The object of our prayer - Bible Studies for Life for October 14, 2018
Bible Studies for Life
October 14, 2018
Matt. 6:9a; Psa. 103:1-5, 11-13, 19-22 (HCSB)
The disciples must have been fascinated, even intrigued, with Jesus’ prayer. He didn’t pray like the Pharisees who stood in the synagogue and on the street corners to be seen and heard (Matt. 6:1-5). The Pharisees’ way of praying was mechanical, impersonal and self-centered. Jesus’ praying was personal, relational and God-centered.
I was raised in a church where the Lord’s Prayer was part of the worship liturgy and was printed in our worship guides. We would recite it in unison every time we met for worship.

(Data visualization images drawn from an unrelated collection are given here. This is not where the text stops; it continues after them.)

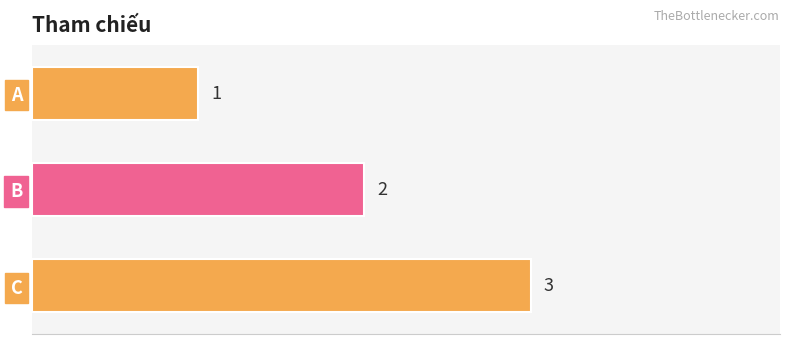

What is the value of the 1st bar from the top?

1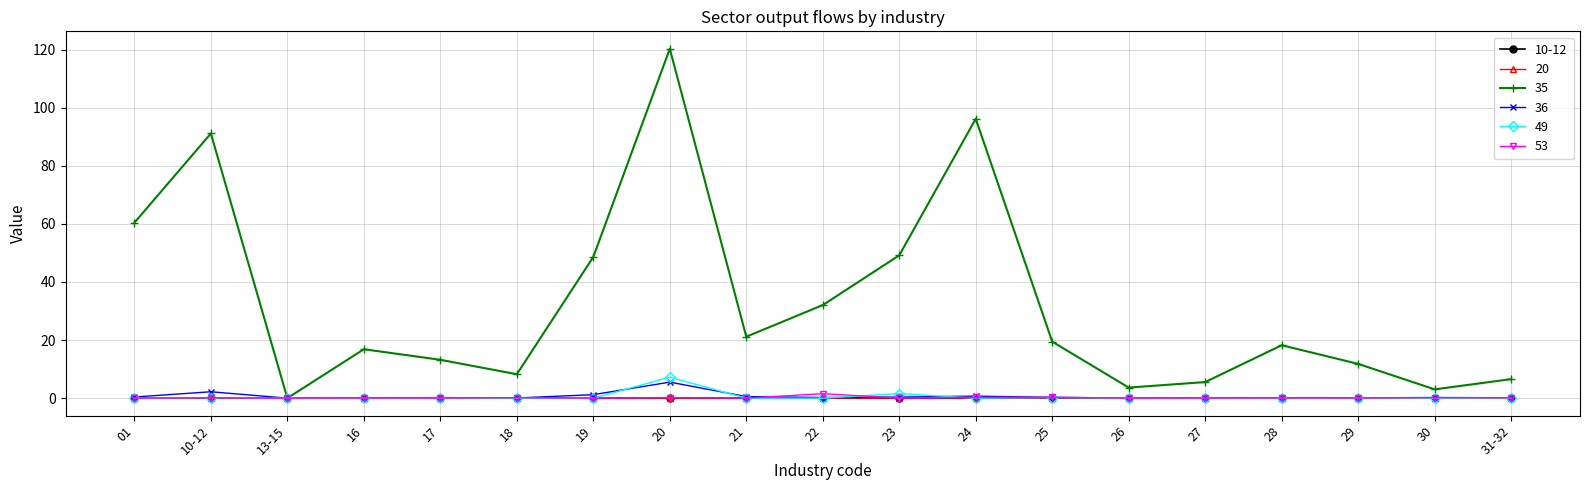

At which category is the sum across all series the highest?

20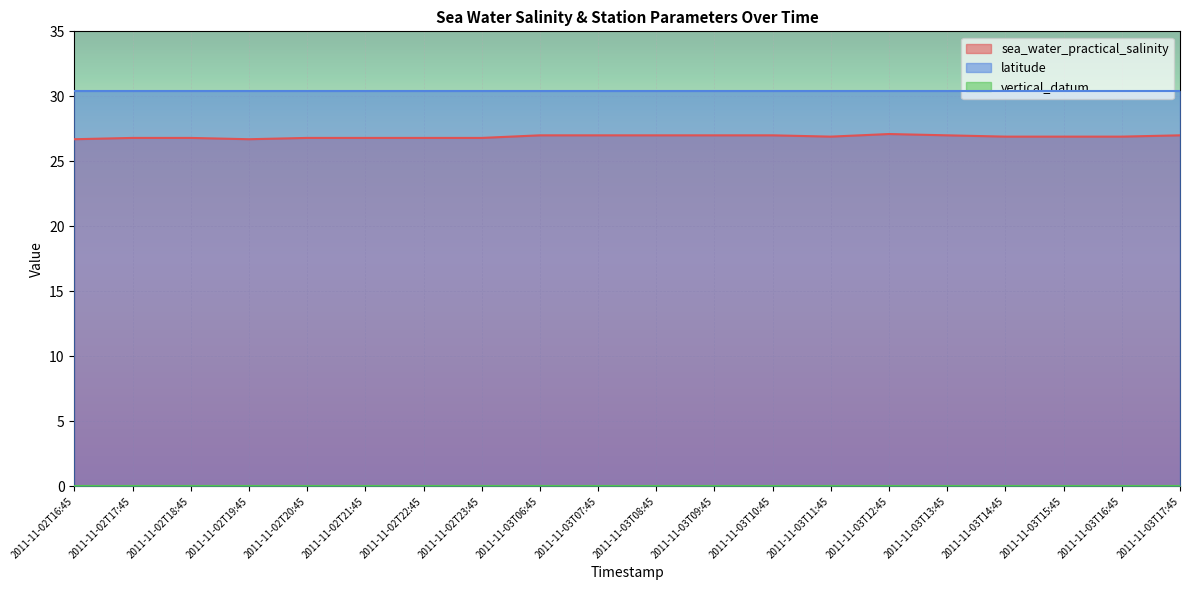

How many series are shown in this chart?

3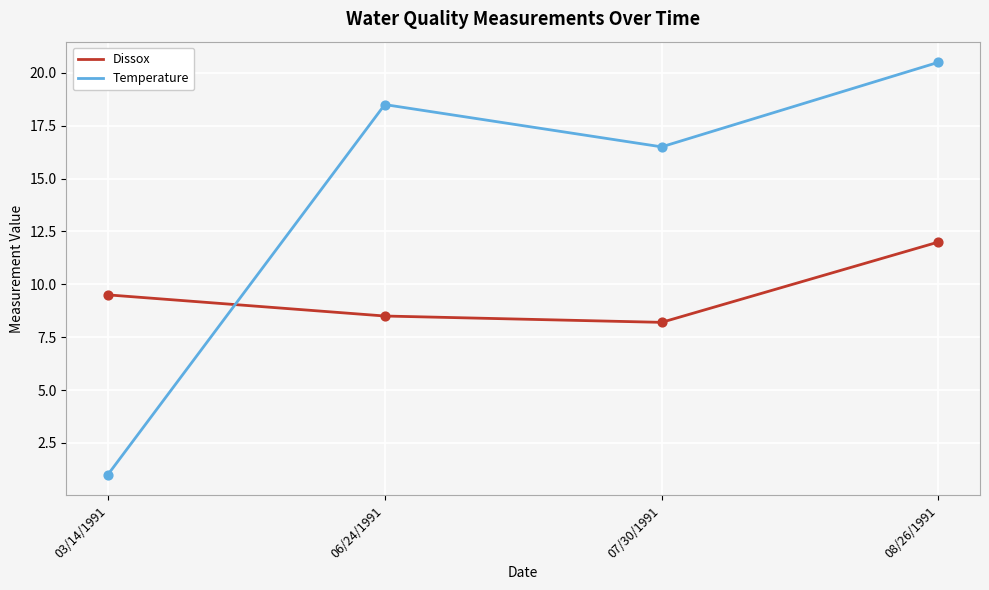

What is the spread (max minus min) of values at 06/24/1991?

10.0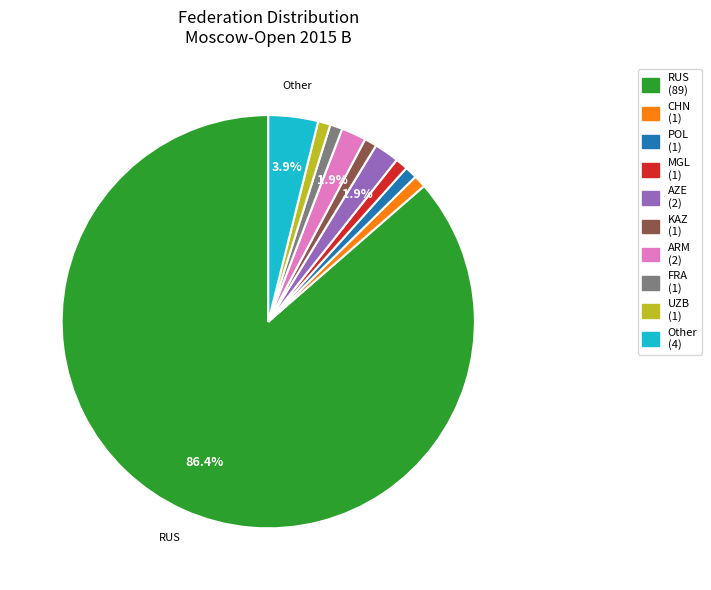

Does any single category account for the majority?

Yes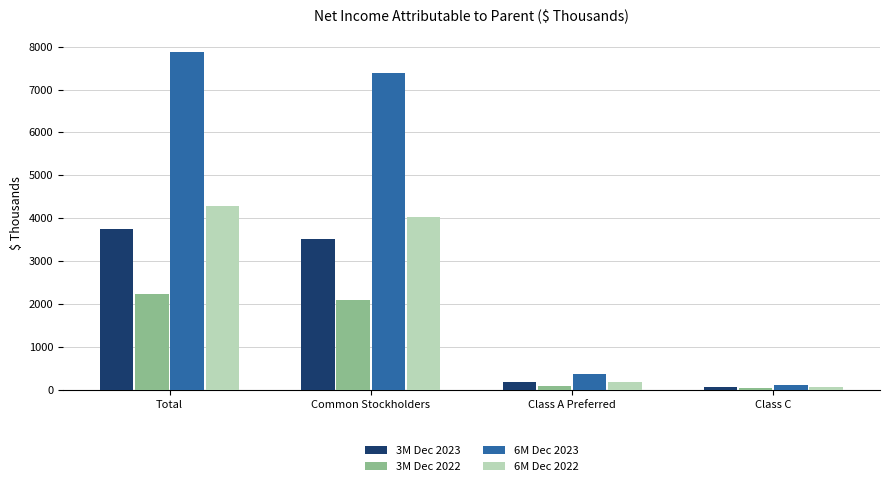

True or false: 3M Dec 2022 has a value of 2232 at Total.

True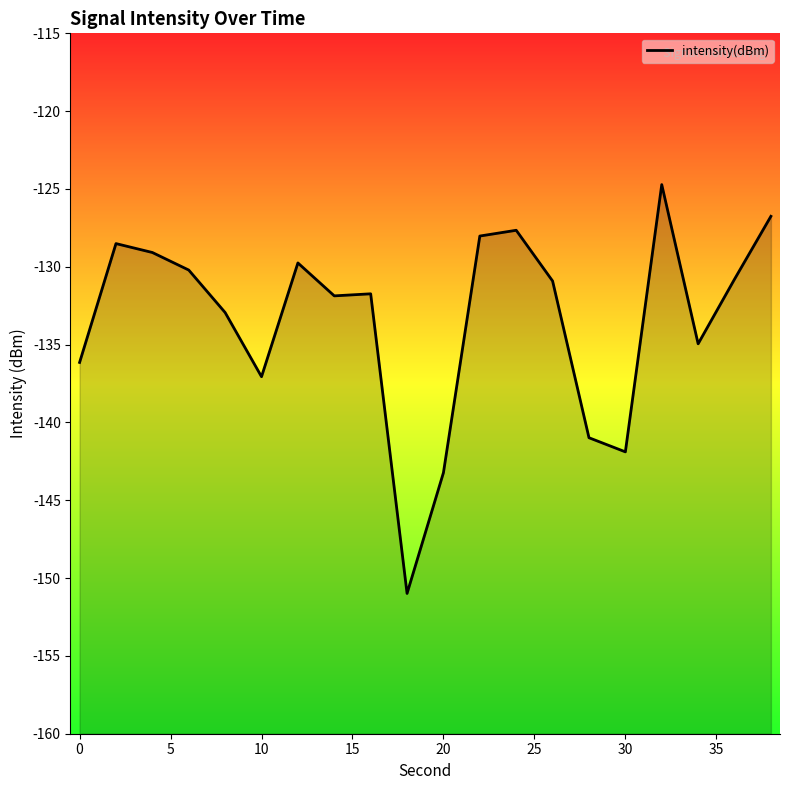

Is this an area chart (filled region under the line)?

No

It was recited in a mechanical and impersonal way. Jesus’ model prayer should not be recited in this way. Jesus wanted to move His disciples beyond prayer that was mechanical, impersonal and self-centered to prayer that was personal, relational and God-centered.
Prayer is a personal conversation with our heavenly Father. The model prayer begins with “Our Father in heaven.” This implies a father/child relationship. As our heavenly Father, God has the resources we need and the things we desire. Hebrews 11:6 says, “For the one who draws near to Him must believe that He exists and rewards those who seek Him.” And, when the Lord does reward or provide for us, it should elicit an anthem of praise from our lips (Heb. 13:15).
This same father/child relationship is seen in Psalm 103:13. David said, “As a father has compassion on his children, so the LORD has compassion on those who fear him.” The word “compassion” comes from a Hebrew word that describes the tender love parents have for their children.
It is from this context that led David to give this anthem of praise. David praised God for forgiveness, healing, redemption, love, satisfaction and renewal
Our view of God will affect our attitude about prayer and the nature of our prayers. Our view of God will also determine if we think God will or will not answer our prayers.